Alignements de la Madeleine
From Wikipedia, the free encyclopedia
| Alignements de la Madeleine | ||||
Évocation des alignements | ||||
| Présentation | ||||
|---|---|---|---|---|
| Autre(s) nom(s) | Alignements de Lestridiou | |||
| Type | Alignement mégalithique | |||
| Période | Néolithique | |||
| Caractéristiques | ||||
| Géographie | ||||
| Coordonnées | 47° 49′ 41″ nord, 4° 19′ 14″ ouest | |||
| Pays | ||||
| Région | Bretagne | |||
| Département | Finistère | |||
| Commune | Penmarch, Plomeur | |||
| Géolocalisation sur la carte : Finistère
Géolocalisation sur la carte : Bretagne (région administrative)
Géolocalisation sur la carte : France
| ||||
| modifier |
||||
Les alignements de la Madeleine, dénommés aussi alignements de Lestridiou, sont un ensemble d'alignement mégalithiques, désormais disparus, qui étaient situés à cheval sur les communes de Penmarch et Plomeur, dans le Finistère en France.

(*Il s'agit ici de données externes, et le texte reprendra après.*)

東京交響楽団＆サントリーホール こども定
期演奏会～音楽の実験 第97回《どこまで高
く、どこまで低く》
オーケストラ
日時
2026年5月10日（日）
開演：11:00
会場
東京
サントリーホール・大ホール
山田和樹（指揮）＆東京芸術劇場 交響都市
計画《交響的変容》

La première description du site est donnée en 1867 par Armand René du Châtellier qui en fit dresser un plan au 1/5000 millième par l'agent voyer de Pont-l'Abbé[1]. Le site est progressivement dégradé par la récupération des pierres, et, en 1881, son fils Paul du Châtellier constate déjà la disparition d'un grand nombre de menhirs : il estime, en 1889, qu'il reste encore près de 200 monolithes[2]. Quelques menhirs sont encore visibles au milieu du XXe siècle, mais le site disparaît complètement lors des opérations de remembrement des années 1960. Au début des années 1990, l'association War Maez découvre plusieurs menhirs enfouis sous le sable dunaire et les fait redresser le long d'un chemin de randonnée pour évoquer le site disparu, sans la prétention d'une restauration même partielle[3].
Description
Selon du Châtellier, le site correspondait à quatre alignements, sur une longueur d'environ 1 km, orientés est-ouest, espacés entre eux de 8 à 12 m. Bien que les alignements avaient déjà subis à l'époque des démantèlements partiels, ils comportaient encore environ 200 pierres, dont la hauteur des plus grandes dépassaient 3 m alors que les plus petites atteignaient seulement 0,50 à 0,60 m. Du Châtellier mentionne des pierres brutes, sans aucune retouche. Il s'interroge sur les distances inégales qui séparent les pierres au sein d'un même alignement, espacements volontaires à l'origine ou résultant de la disparition d'éléments intermédiaires. En admettant que les menhirs auraient été régulièrement écartés de 6 m, du Châtellier émet l'hypothèse que le site sur quatre rangées de 166 menhirs, aurait pu rassembler 600 à 700 monolithes[1].
À l'extrémité ouest des alignements, près de l'ancien moulin à vent de la Palue, son fils, Paul du Châtellier, mentionne l'existence d'un cromlech, mais n'en donne aucune description[2].
En raison de l'importance du site, du Châtellier est conduit à le comparer aux alignements de Carnac et son fils considérera plus tard qu'il s'agissait « des plus beaux alignements qui aient existé dans le Finistère [...] sans pour autant avoir l'importance de ceux de Carnac »[4].
Armand du Châtellier effectua des fouilles sommaires au pied de quelques menhirs, sans y découvrir rien d'autre que trois anneaux et une amulette en bronze[1].